Information provided >>
--
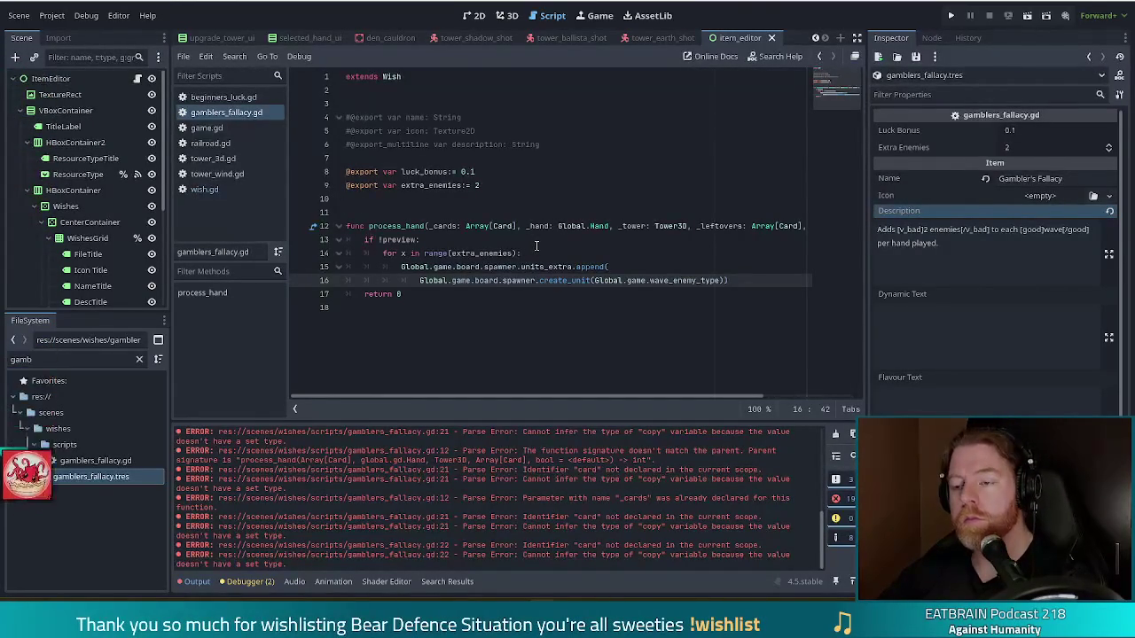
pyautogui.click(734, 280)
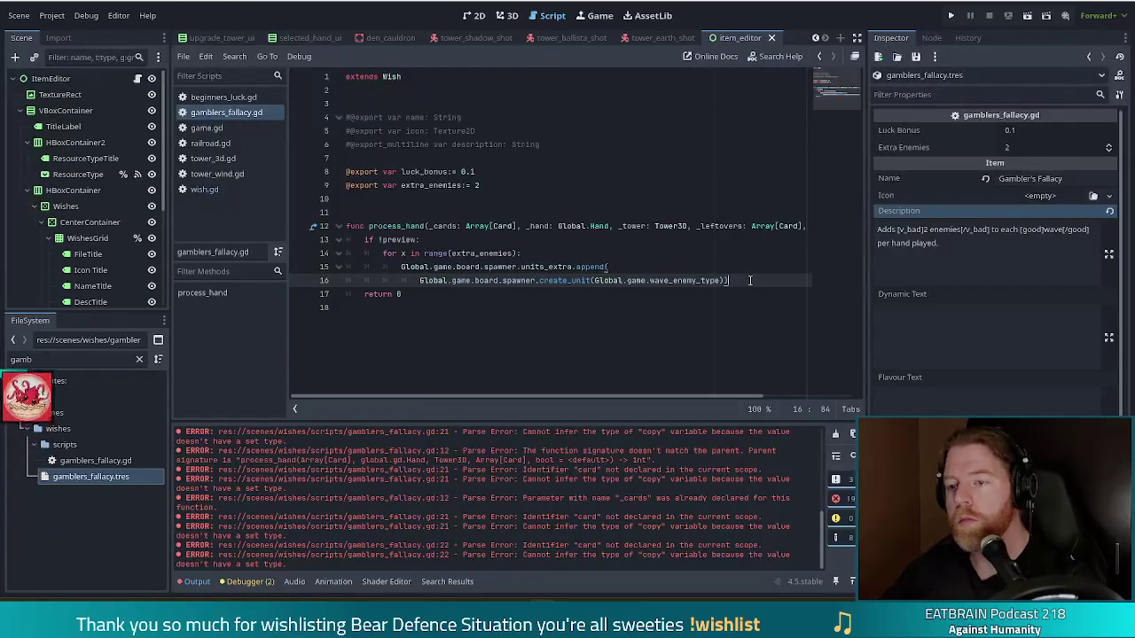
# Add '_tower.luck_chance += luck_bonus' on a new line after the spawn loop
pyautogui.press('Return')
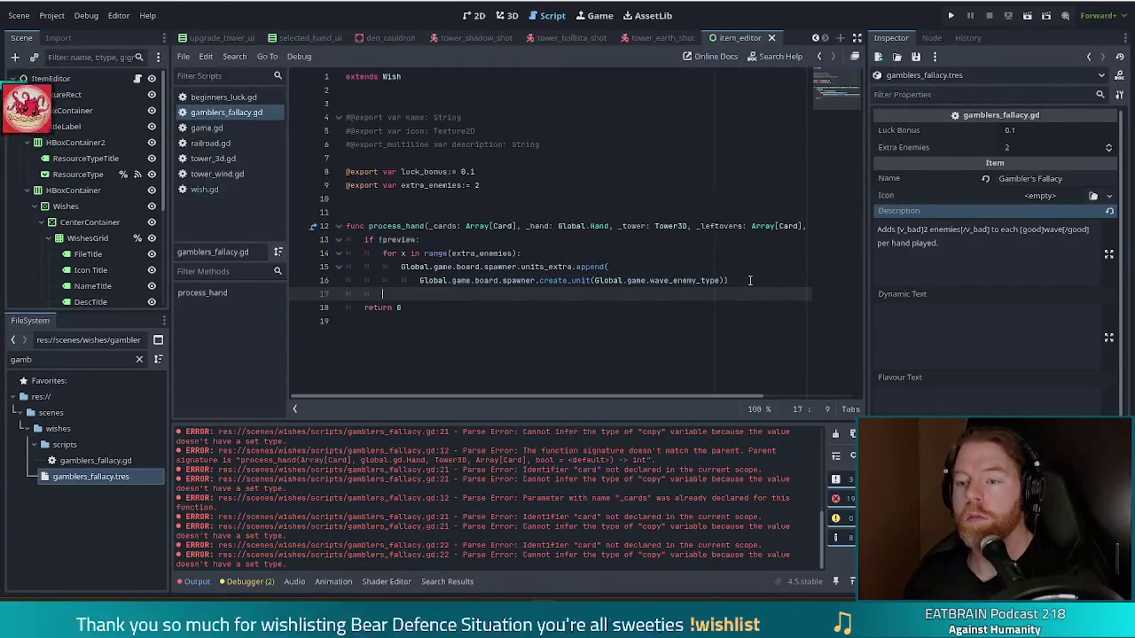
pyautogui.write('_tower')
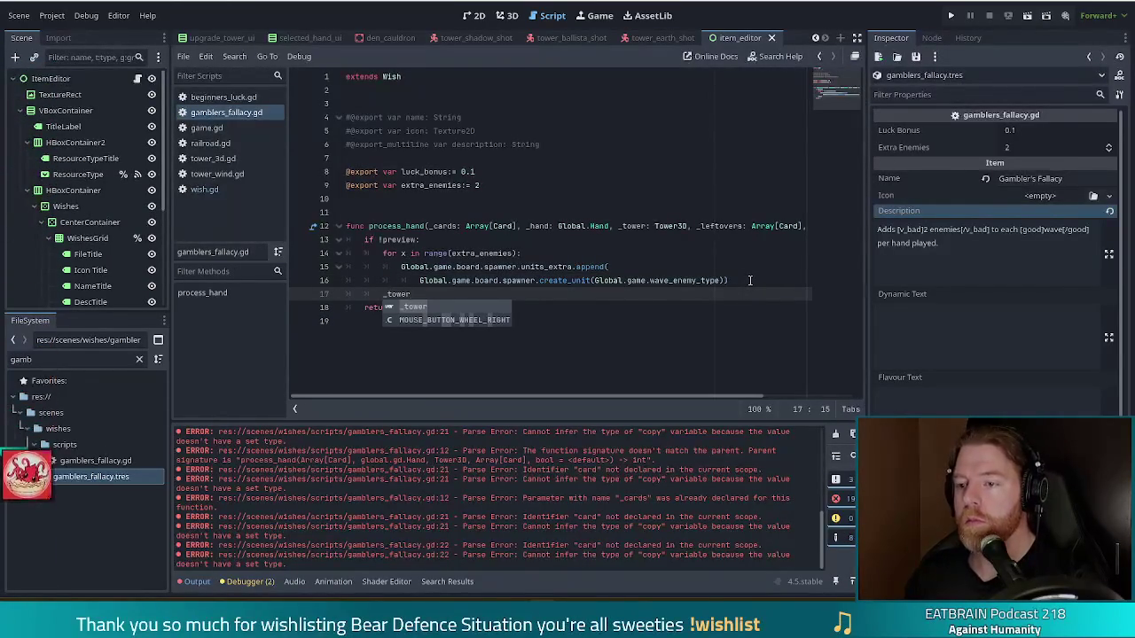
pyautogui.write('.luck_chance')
--
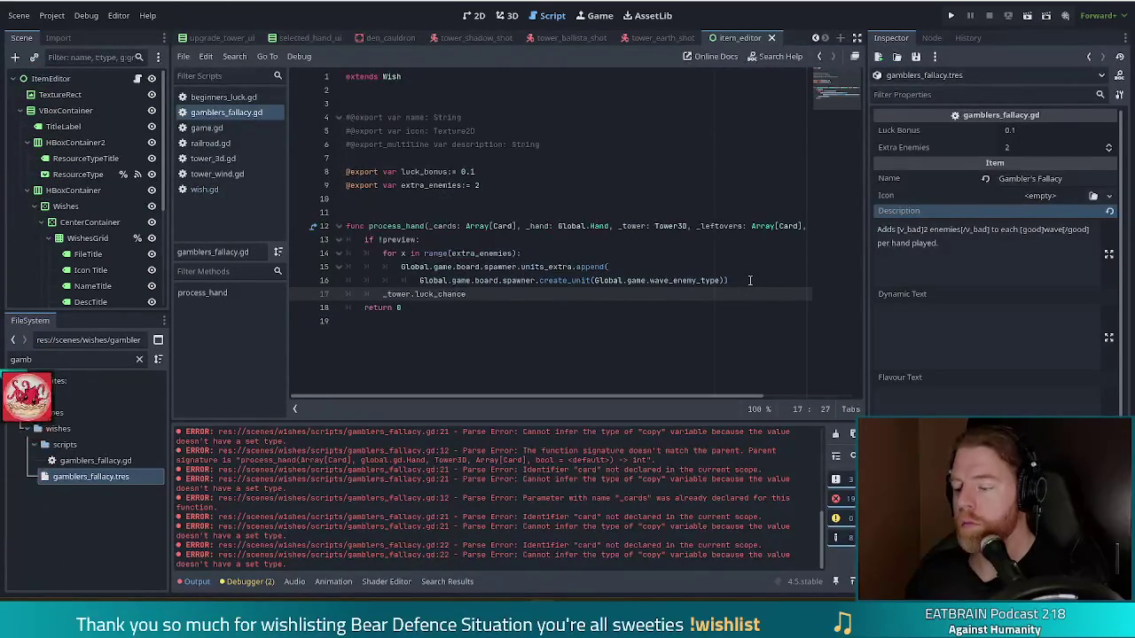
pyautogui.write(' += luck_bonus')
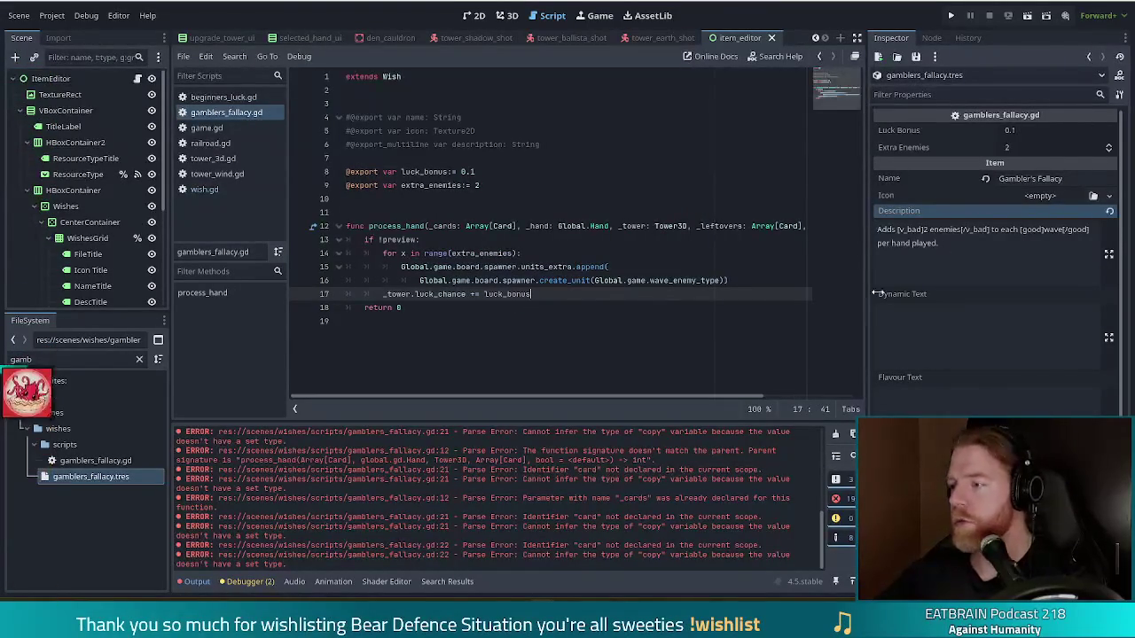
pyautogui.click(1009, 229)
--
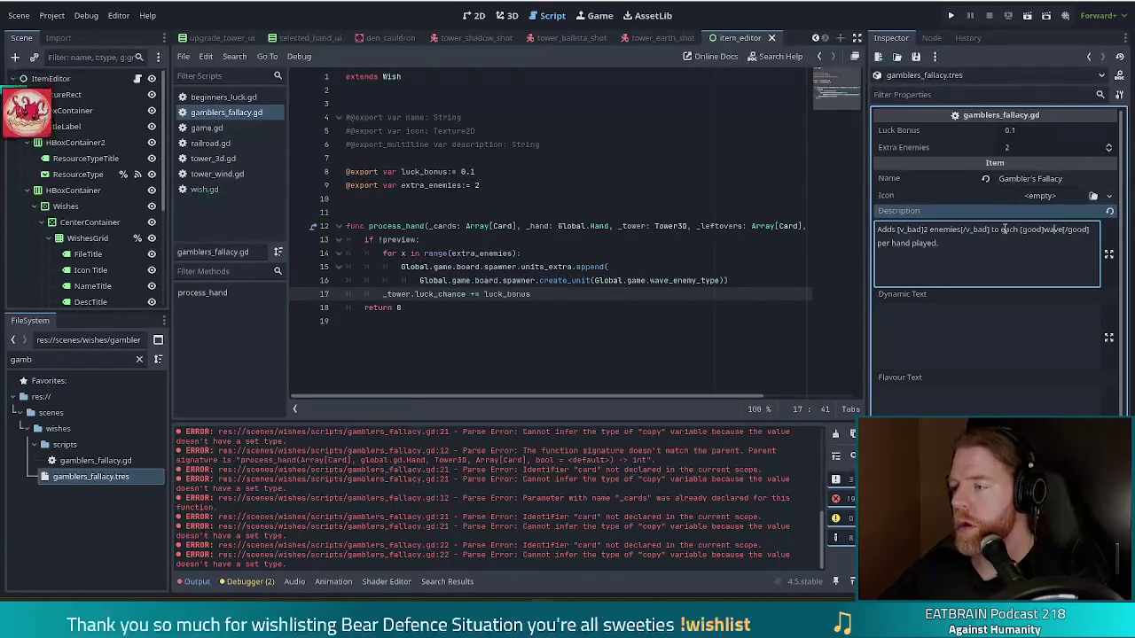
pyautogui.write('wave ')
--
Activity >>
Write back word for word every line in the entries above from the one with "# Add '_tower.luck_chance" to the one with "pyautogui.write('.luck_chance')", ends included, and none of the pictures.

Response for this exercise >>
# Add '_tower.luck_chance += luck_bonus' on a new line after the spawn loop
pyautogui.press('Return')
pyautogui.write('_tower')
pyautogui.write('.luck_chance')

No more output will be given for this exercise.